## Exercise goal
Out of the lines below, please list those that hold the string "Squamous".

## Source records
*** Begin section ***
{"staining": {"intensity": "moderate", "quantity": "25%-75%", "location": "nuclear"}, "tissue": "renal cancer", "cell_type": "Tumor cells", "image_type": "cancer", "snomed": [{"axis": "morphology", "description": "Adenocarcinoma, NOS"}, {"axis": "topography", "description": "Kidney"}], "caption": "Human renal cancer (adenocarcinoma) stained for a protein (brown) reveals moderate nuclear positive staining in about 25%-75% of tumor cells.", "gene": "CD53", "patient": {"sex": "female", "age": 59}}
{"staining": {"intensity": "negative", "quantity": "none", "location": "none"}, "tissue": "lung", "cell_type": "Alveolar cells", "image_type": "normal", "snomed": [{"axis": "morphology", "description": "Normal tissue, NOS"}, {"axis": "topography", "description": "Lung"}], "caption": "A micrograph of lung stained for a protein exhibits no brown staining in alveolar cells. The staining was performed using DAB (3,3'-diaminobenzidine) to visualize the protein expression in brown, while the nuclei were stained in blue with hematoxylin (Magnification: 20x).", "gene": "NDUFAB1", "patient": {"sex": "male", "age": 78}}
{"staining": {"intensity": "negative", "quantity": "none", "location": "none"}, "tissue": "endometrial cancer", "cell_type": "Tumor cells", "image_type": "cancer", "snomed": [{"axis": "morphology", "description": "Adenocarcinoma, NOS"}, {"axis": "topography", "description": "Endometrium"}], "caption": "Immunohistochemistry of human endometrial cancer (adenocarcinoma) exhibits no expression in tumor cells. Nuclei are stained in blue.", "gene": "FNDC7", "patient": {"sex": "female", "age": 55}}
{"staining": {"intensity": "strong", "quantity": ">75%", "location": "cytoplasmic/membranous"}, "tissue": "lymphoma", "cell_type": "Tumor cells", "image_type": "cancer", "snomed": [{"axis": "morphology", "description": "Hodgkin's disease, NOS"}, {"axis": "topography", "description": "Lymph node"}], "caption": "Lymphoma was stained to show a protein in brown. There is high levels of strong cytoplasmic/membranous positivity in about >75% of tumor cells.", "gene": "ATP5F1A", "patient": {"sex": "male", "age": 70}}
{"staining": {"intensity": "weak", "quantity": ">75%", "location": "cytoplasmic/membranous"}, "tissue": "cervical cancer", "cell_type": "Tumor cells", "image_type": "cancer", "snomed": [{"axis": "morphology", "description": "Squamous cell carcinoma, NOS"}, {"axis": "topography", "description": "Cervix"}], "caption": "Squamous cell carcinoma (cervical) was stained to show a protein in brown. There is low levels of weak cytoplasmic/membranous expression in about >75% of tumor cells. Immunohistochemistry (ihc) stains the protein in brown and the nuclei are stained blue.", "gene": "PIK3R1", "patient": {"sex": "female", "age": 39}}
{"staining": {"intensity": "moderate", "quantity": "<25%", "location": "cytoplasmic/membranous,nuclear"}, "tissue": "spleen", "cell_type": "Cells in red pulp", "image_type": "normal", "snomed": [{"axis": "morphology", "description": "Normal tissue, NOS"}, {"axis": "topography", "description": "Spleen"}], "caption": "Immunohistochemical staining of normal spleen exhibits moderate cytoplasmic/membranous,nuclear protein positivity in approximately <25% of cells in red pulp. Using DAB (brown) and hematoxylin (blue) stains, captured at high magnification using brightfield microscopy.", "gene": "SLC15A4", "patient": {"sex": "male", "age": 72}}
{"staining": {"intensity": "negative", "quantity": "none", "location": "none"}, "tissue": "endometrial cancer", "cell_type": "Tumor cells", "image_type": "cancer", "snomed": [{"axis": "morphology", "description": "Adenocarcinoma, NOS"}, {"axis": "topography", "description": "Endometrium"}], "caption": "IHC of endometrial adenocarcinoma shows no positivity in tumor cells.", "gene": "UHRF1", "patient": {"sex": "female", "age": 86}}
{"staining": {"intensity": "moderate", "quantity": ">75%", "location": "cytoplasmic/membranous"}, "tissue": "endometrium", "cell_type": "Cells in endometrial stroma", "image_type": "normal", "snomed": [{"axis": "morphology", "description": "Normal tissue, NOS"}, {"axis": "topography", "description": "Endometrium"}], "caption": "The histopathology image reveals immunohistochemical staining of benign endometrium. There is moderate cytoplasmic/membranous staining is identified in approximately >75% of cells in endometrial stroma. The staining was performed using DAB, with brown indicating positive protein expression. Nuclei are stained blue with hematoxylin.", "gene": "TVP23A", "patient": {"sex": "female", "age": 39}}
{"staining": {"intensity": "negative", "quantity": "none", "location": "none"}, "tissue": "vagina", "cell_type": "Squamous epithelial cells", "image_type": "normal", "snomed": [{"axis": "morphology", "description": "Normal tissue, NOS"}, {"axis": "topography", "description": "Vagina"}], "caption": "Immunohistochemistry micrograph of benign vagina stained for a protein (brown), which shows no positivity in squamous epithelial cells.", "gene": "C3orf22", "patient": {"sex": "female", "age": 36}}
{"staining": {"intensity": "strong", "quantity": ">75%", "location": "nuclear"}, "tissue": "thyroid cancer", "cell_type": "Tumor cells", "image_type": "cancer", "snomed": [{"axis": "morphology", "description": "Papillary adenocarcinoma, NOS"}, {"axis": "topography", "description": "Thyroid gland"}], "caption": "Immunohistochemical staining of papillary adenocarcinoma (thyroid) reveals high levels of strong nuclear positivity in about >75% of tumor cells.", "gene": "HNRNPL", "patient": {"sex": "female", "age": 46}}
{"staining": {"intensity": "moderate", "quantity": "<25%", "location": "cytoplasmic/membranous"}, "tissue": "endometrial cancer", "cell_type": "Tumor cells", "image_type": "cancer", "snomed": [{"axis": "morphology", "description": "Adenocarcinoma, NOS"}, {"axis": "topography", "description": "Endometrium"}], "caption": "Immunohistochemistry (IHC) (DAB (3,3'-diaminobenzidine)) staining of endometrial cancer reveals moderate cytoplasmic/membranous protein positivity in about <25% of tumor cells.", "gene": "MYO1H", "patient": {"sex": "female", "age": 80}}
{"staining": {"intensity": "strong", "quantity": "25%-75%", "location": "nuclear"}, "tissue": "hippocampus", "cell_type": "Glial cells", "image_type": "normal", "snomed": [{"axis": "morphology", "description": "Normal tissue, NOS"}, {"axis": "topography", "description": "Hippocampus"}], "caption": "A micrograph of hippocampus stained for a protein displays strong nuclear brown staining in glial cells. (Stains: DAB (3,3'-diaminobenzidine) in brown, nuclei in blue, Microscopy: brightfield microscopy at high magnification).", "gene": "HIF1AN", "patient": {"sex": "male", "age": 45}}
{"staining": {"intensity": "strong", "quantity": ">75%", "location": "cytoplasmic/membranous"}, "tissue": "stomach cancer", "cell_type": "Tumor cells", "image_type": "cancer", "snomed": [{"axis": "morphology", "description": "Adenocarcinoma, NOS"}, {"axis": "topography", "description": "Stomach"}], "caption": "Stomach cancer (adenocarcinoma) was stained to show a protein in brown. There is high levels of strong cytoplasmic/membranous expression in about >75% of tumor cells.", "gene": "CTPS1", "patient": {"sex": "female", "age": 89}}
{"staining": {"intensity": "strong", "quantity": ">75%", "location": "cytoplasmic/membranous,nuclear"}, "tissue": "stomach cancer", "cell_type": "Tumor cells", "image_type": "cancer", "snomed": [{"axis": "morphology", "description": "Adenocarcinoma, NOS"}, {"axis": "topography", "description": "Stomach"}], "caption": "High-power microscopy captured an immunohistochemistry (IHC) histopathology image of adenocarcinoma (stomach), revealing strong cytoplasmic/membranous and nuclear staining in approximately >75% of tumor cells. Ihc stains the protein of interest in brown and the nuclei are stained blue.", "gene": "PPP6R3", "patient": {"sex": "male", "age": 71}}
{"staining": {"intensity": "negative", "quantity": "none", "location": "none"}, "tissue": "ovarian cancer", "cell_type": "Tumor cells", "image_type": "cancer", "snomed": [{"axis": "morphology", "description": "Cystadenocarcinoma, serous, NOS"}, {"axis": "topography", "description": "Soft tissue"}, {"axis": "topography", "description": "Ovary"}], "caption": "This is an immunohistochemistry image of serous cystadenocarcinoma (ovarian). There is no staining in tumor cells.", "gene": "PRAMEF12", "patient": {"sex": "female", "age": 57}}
*** End section ***
## Answer section
{"staining": {"intensity": "weak", "quantity": ">75%", "location": "cytoplasmic/membranous"}, "tissue": "cervical cancer", "cell_type": "Tumor cells", "image_type": "cancer", "snomed": [{"axis": "morphology", "description": "Squamous cell carcinoma, NOS"}, {"axis": "topography", "description": "Cervix"}], "caption": "Squamous cell carcinoma (cervical) was stained to show a protein in brown. There is low levels of weak cytoplasmic/membranous expression in about >75% of tumor cells. Immunohistochemistry (ihc) stains the protein in brown and the nuclei are stained blue.", "gene": "PIK3R1", "patient": {"sex": "female", "age": 39}}
{"staining": {"intensity": "negative", "quantity": "none", "location": "none"}, "tissue": "vagina", "cell_type": "Squamous epithelial cells", "image_type": "normal", "snomed": [{"axis": "morphology", "description": "Normal tissue, NOS"}, {"axis": "topography", "description": "Vagina"}], "caption": "Immunohistochemistry micrograph of benign vagina stained for a protein (brown), which shows no positivity in squamous epithelial cells.", "gene": "C3orf22", "patient": {"sex": "female", "age": 36}}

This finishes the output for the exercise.